Practical exam prep: takeaways and study strategy

  • Focus four problems (2, 6, 9, 12) to cover core ideas across central tendency, dispersion, and graphing.
  • Be able to:
    • Decide when to use mean vs median based on presence of outliers.
    • Compute or interpret standard deviation and describe what 68%, 95%, and 99% ranges mean in context.
    • Choose appropriate graph type depending on whether data are discrete or continuous and how many groups there are.
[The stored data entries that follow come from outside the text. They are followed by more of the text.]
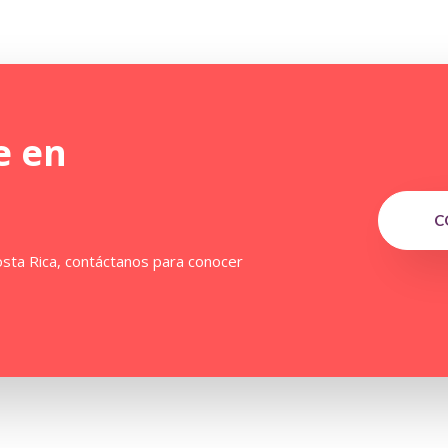
e en
C
sta Rica, contáctanos para conocer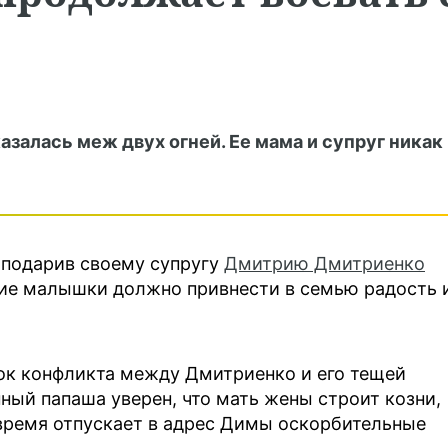
залась меж двух огней. Ее мама и супруг никак
 подарив своему супругу
Дмитрию Дмитриенко
ние малышки должно привнести в семью радость 
ток конфликта между Дмитриенко и его тещей
ый папаша уверен, что мать жены строит козни,
е время отпускает в адрес Димы оскорбительные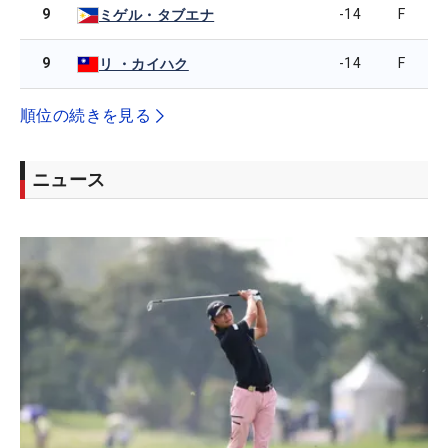
9
-14
F
ミゲル・タブエナ
9
-14
F
リ ・カイハク
順位の続きを見る
ニュース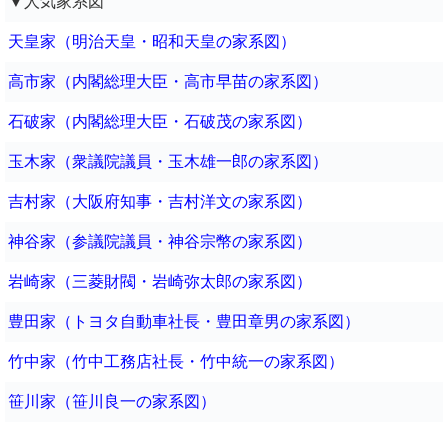
▼人気家系図
天皇家（明治天皇・昭和天皇の家系図）
高市家（内閣総理大臣・高市早苗の家系図）
石破家（内閣総理大臣・石破茂の家系図）
玉木家（衆議院議員・玉木雄一郎の家系図）
吉村家（大阪府知事・吉村洋文の家系図）
神谷家（参議院議員・神谷宗幣の家系図）
岩崎家（三菱財閥・岩崎弥太郎の家系図）
豊田家（トヨタ自動車社長・豊田章男の家系図）
竹中家（竹中工務店社長・竹中統一の家系図）
笹川家（笹川良一の家系図）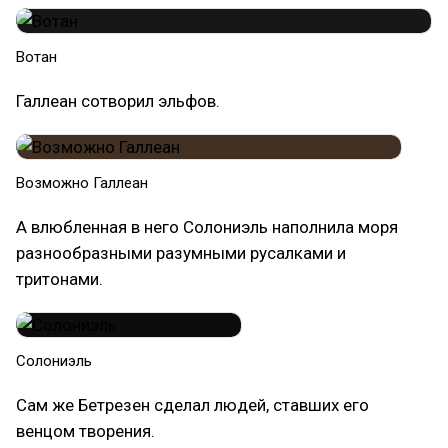
Вотан
Галлеан сотворил эльфов.
Возможно Галлеан
А влюбленная в него Солониэль наполнила моря
разнообразными разумными русалками и
тритонами.
Солониэль
Сам же Бетрезен сделал людей, ставших его
венцом творения.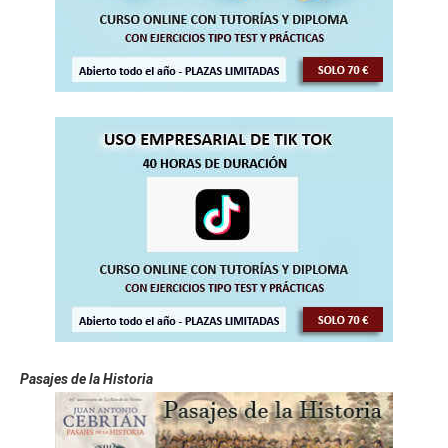
Pasajes de la Historia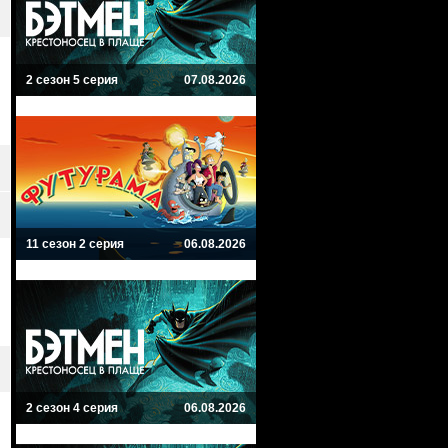
2 сезон 5 серия
07.08.2026
11 сезон 2 серия
06.08.2026
2 сезон 4 серия
06.08.2026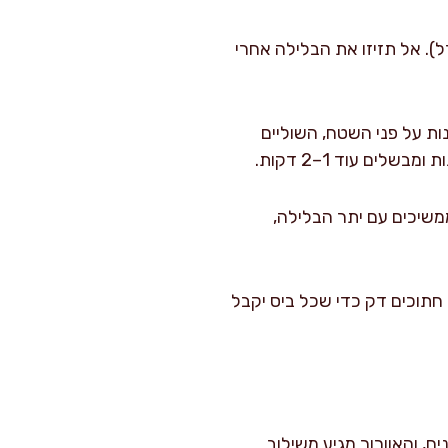
יקים במחבת תלוי בגודל). אל תזיזו את הבלילה אחרי
קטנות על פני השטח, השוליים
ים עוד 1–2 דקות.
משיכים עם יתר הבלילה,
 חתוכים דק כדי שכל ביס יקבל
ם, והאוורור מגיע משילוב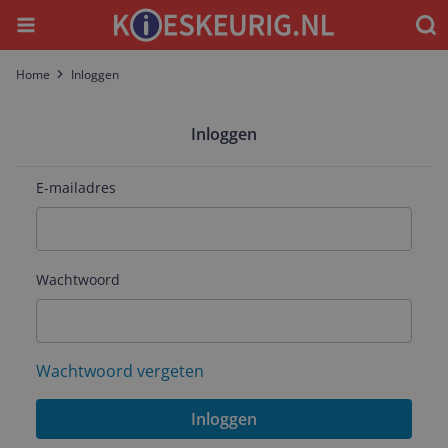
Menu
Waar
Home
Inloggen
Inloggen
E-mailadres
Wachtwoord
Wachtwoord vergeten
Inloggen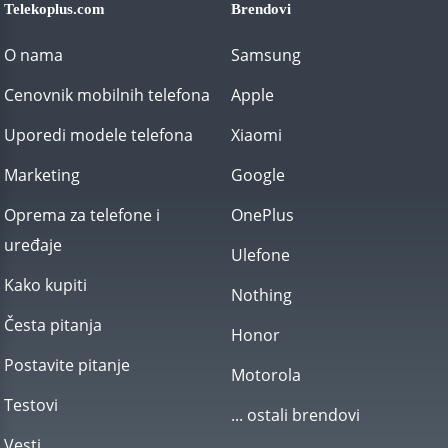
Telekoplus.com
Brendovi
O nama
Samsung
Cenovnik mobilnih telefona
Apple
Uporedi modele telefona
Xiaomi
Marketing
Google
Oprema za telefone i
OnePlus
uređaje
Ulefone
Kako kupiti
Nothing
Česta pitanja
Honor
Postavite pitanje
Motorola
Testovi
... ostali brendovi
Vesti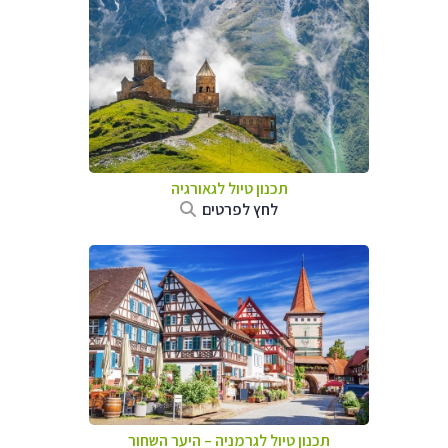
תכנון טיול לגאורגיה
לחץ לפרטים
תכנון טיול לגרמניה
–
היער השחור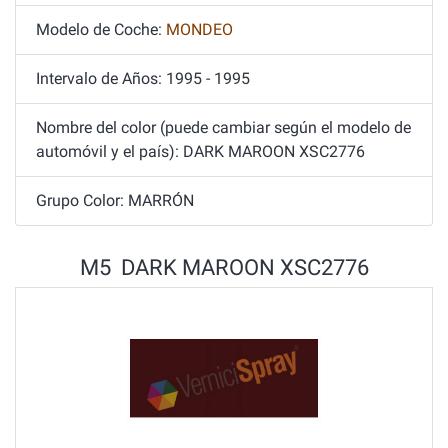
Modelo de Coche:
MONDEO
Intervalo de Años: 1995 - 1995
Nombre del color (puede cambiar según el modelo de
automóvil y el país): DARK MAROON XSC2776
Grupo Color: MARRÓN
M5 DARK MAROON XSC2776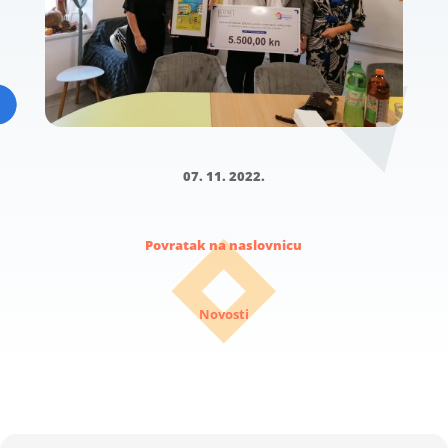
07. 11. 2022.
Povratak na naslovnicu
Novosti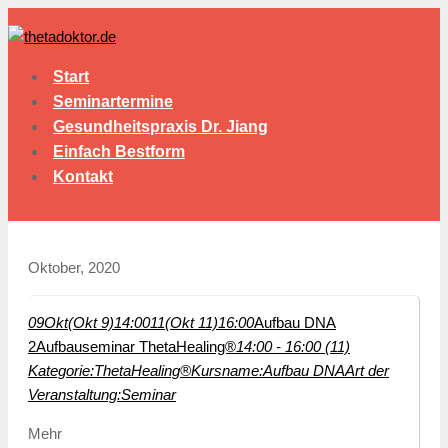
Start
Seminartermine
Gesundheitspraxis Dr. Jiang
Einfach Bestform
Kontakt
Oktober, 2020
09
Okt
(Okt 9)
14:00
11
(Okt 11)
16:00
Aufbau DNA
2
Aufbauseminar ThetaHealing®
14:00 - 16:00 (11)
Kategorie:
ThetaHealing®
Kursname:
Aufbau DNA
Art der
Veranstaltung:
Seminar
Mehr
    • Read and interpret bar charts with error bars; understand how SD influences the interpretation of differences between groups.
    • Comment on axis scaling and why starting at zero is sometimes inappropriate.
    • Explain the basic steps of the scientific method as a cycle of observations, generalizations, explanations, hypotheses, and testing, including how models adapt when predictions fail.
  • Remember the lab and homework logistics:
    • Lab quizzes are in person, in the same room as exams.
    • Homework access: find Unit One Active via the textbook link in the course platform (B2L).
    • Bring the PDF packet to class or use it digitally; incorporate it into daily study and note-taking.
  • Final note: the content blends statistics, graphing best practices, and an ecological case study to illustrate how data are collected, interpreted, and used to inform real-world environmental decisions.